There’s no golfer on planet Earth who doesn’t feel that his or her last round could have gone a little better. The encouraging word from David Leadbetter is that optimism is warranted: “The great thing about golf is that it’s the one game where you can continue to improve even as you get older.”

But in speaking to Leadbetter and four of the best golf instructors in the nation, one common theme emerged: It’s not easy taking your game from the practice range to the course.

“Actually, that’s the toughest thing,” says Leadbetter. “There’s so much technology available now to analyze a swing that it can become very complicated.
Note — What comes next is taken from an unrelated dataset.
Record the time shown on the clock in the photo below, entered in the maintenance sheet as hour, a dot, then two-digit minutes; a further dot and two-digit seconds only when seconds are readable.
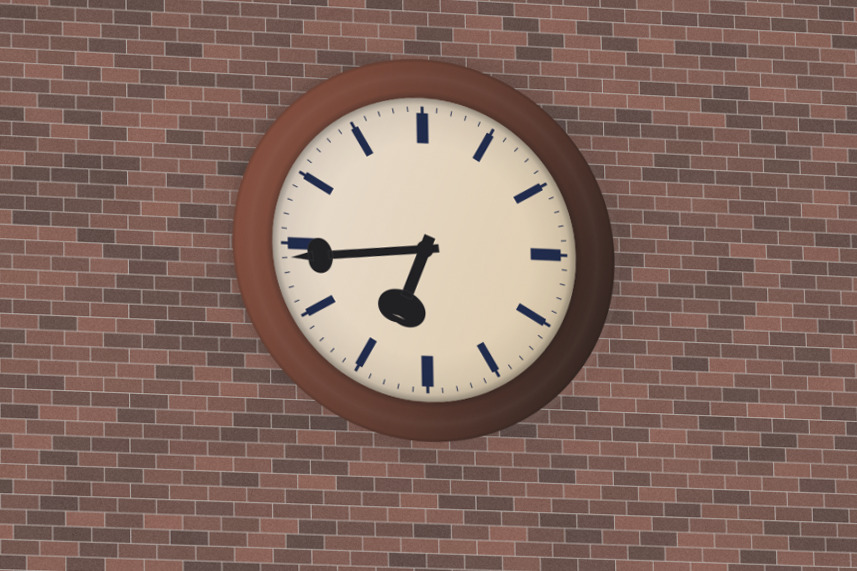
6.44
I love learning about the swing — we use the TrackMan system, which is basically an MRI of what the golf ball does. But I still want to keep it simple so a player can understand where they’re heading.
Leadbetter (left) helps a golfer with his swing.

“We try to give students a blueprint for their golf games, until they become their own best instructors,” he says.

There are 24 David Leadbetter Golf Academy locations worldwide, and the namesake tries to visit each annually.

The newest opened last May at the Crystal Springs Resort in New Jersey, where Leadbetter will do a private 9-to-5 one-on-one for $10,000 ($15,000 for two; $20,000 for four).

Because despite professional clients like Michelle Wie, Trevor Immelman, Ian Poulter, Suzann Pettersen, and Nick Price, Leadbetter still gets a charge out of helping higher handicappers.

“It’s a challenge, and as a teacher you love a challenge. We claim we can help everyone, and 99 percent of the time that’s true.”

Leadbetter doesn’t hesitate when asked for a basic tip: “Good golf begins with a good grip. Without a shadow of a doubt, the biggest fault in golf involves too much tension in the grip. And most golfers put the club too much in the palm of their hands, rather than more in the fingers.”